The Indians of NY State continue to give the tax payers severe agita-and the fiscal results aren't very pretty. As the NY Post reported, tax evasion-from Indian as well as non-Indian sources-have created a huge budgetary shortfall: "The underground tobacco market is spreading like a fast-growing cancer in the wake of tax hikes that make New York cigarettes the most expensive in the nation -- and it's costing the state tens of millions a month in lost tax revenue, a Post analysis has found. Illegal cigarettes are pouring into neighborhood bodegas by the truckload from neighboring Indian reservations, lower-tax states in the South and even as far away as China, authorities say."
This is the gift that the accidental governor is bequeathing to us all-but particularly to the new occupant of the office who will be faced with trying to make Indian buttleggers follow the law: "Government data show that New York state is being smoked out of as much as $20 million a month from all these illegal cigarette purchases -- an estimated 7.3 million packs a month sold off the state tax radar...Sales of taxed cigarettes have plummeted 27 percent since July, when state lawmakers raised the excise tax to $4.35 a pack on top of the city's tax of $1.50, making the average price of Marlboros here $11.60, with some shops charging as much as $14."
What the state did-but it was Governor Paterson's foolish play-was irresponsible. You don't raise the tax before there is an enforcement mechanism in place-as we cried out in the Albany wilderness at the time. But it is the state's convenience stores that are being beaten bloody by the tax inequities-and the resulting unfairness has led to desperate store owners looking to stay in business by joining the lawlessness.

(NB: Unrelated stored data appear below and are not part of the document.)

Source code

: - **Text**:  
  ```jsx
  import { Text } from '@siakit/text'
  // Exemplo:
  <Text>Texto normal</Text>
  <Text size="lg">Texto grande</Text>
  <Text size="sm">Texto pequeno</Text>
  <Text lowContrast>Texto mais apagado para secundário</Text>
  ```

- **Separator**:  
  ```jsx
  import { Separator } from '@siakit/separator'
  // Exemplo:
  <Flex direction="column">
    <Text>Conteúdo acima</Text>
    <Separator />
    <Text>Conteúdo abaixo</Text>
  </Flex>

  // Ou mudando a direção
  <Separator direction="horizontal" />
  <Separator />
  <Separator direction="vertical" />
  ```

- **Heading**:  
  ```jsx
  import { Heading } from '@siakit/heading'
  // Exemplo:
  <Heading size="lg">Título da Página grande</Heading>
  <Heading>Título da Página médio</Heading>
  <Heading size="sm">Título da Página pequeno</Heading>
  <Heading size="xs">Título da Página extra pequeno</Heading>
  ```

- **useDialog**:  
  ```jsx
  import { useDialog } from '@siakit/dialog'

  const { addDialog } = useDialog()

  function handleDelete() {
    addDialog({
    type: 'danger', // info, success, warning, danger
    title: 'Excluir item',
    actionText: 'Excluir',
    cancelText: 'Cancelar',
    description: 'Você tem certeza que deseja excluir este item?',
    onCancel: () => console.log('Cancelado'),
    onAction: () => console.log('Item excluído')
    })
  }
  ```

The Post has this story as well: "It doesn't take much coaxing to get otherwise legitimate Big Apple businesses into the illegal cigarette trade. "They come out here like they are salesman from Pepsi or the potato-chip company," said the owner of a north Bronx bodega that sells smuggled Newports and Marlboros for $8 a pack. "I don't know how the city is going to stop it. The city is losing a lot of tax money," he said. "They are killing themselves, because no one is paying $12 for a pack of cigarettes, and I'm not paying taxes on the money I make selling them." His supplier provides him with cartons between $45 and $50 a pop, which gives him a $30- to $35-per-carton profit."